Whatever the reason, the motivation rarely is a sound one, and is often a very sick one, from a psychological standpoint. Altruism can be very evil, indeed.
And in many cases, the homeless don't want to be helped. It can be a lifestyle they like. I've had friends who have homeless relatives, usually drug addicts or alcoholics, who say they prefer the lifestyle they are in. They might be living under a bridge in the Florida Keys, but they get drunk and stoned nearly every day - without ever having to work or worry about anything. Granted, their life expectancy is short - but they say they really don't care. When they try to "clean up" and go to a shelter, get a job, live in a halfway house, they are miserable (and let's face it, working a minimum wage job so you can live in a flophouse really does have to suck, compared to being messed up on drugs and booze all day long).
These sort of folks are the ones who panhandle - they want the money to continue their lifestyle. Truly needy homeless folks are trying to get out of homelessness, and you can't do that by begging on the street.
So what can you really do to help the "homeless"? Well, a far better approach than handing out money to strangers on the street is to donate money and/or time to your local homeless shelter, food bank, or other charity. A cash donation to a charity is tax deductible. This means that for every dollar you give to a charity, the real cost to you is only about 65 cents. So you can give more to a legitimate charity than you could to people on the street, for the same amount of money.
For example, if you dole out $100 in handouts to people on the street, it will cost you $100, and it is not tax-deductible. On the other hand, you could donate $135 to a homeless shelter and the net cost would be about $100 to you, after your tax deduction. Which is a better way of helping the homeless, giving them $100 or giving them $135? It seems like a very simple answer.
In addition, money handed out to individuals on the street will likely not go to buying food, shelter, or clothing, but instead be used to buy drugs and alcohol. So long as a drug addict can get drugs and live in that lifestyle, there is little incentive to seek rehabilitation. Not only are you not helping this person, you are enabling their self-destruction.
A homeless shelter, food bank, or other charity, on the other hand, will use your money to provide a warm place to sleep, food, clothing, job training, drug treatment, or other services which will actually help the people involved. From that perspective, a dollar given to a legitimate charity will be equivalent to $10 or even $100 given to a panhandler on the street.

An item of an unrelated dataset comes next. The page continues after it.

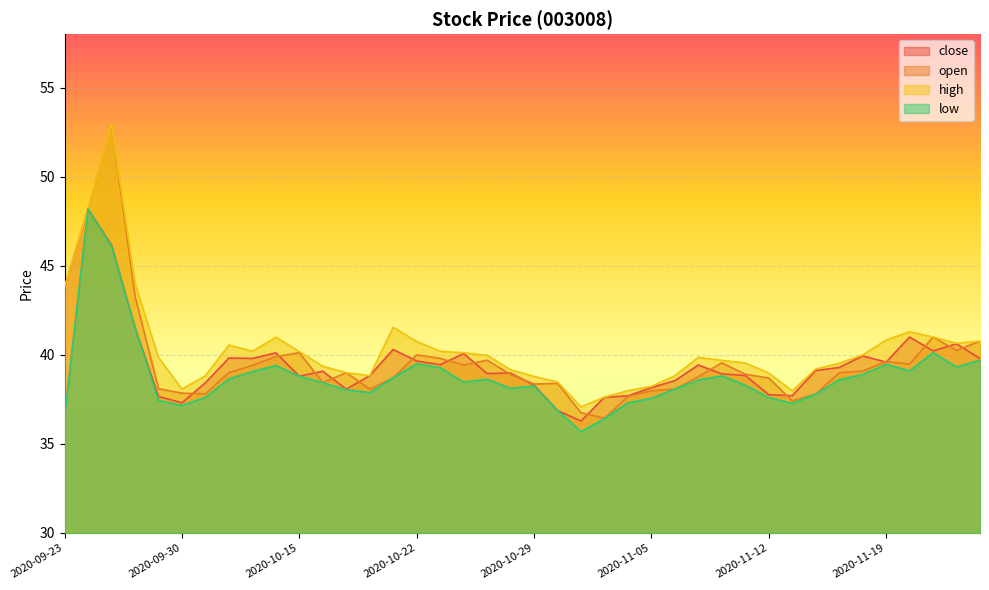

Is the value of high at 2020-11-04 greater than the value of low at 2020-10-21?

No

Donating time to such charities is also a good idea as well, as the cost to you is minimal. But again, examine your real motives for doing so. And such volunteer work may be more educational than you think. One friend, working for a food bank, was chagrined to see that people were driving to the food bank and demanding that food be loaded into their brand new SUVs. Not only that, they would drive around the block and then demand more food, this time in the name of a neighbor, family member, or friend. Granted, such abuse of charities is the exception, not the norm, but it does illustrate the problems that can occur when you give things away for free - without determining need first.
And of course, it goes without saying that before you go around helping others, that you take care of yourself, first. Charity is a fine and wonderful thing to do for society. But your overarching obligation is to take care of yourself, so that you yourself do not become a burden to society. Before you give away your money, make sure you have set aside enough for your present needs and future needs as well - lets you add to the problem of homelessness yourself.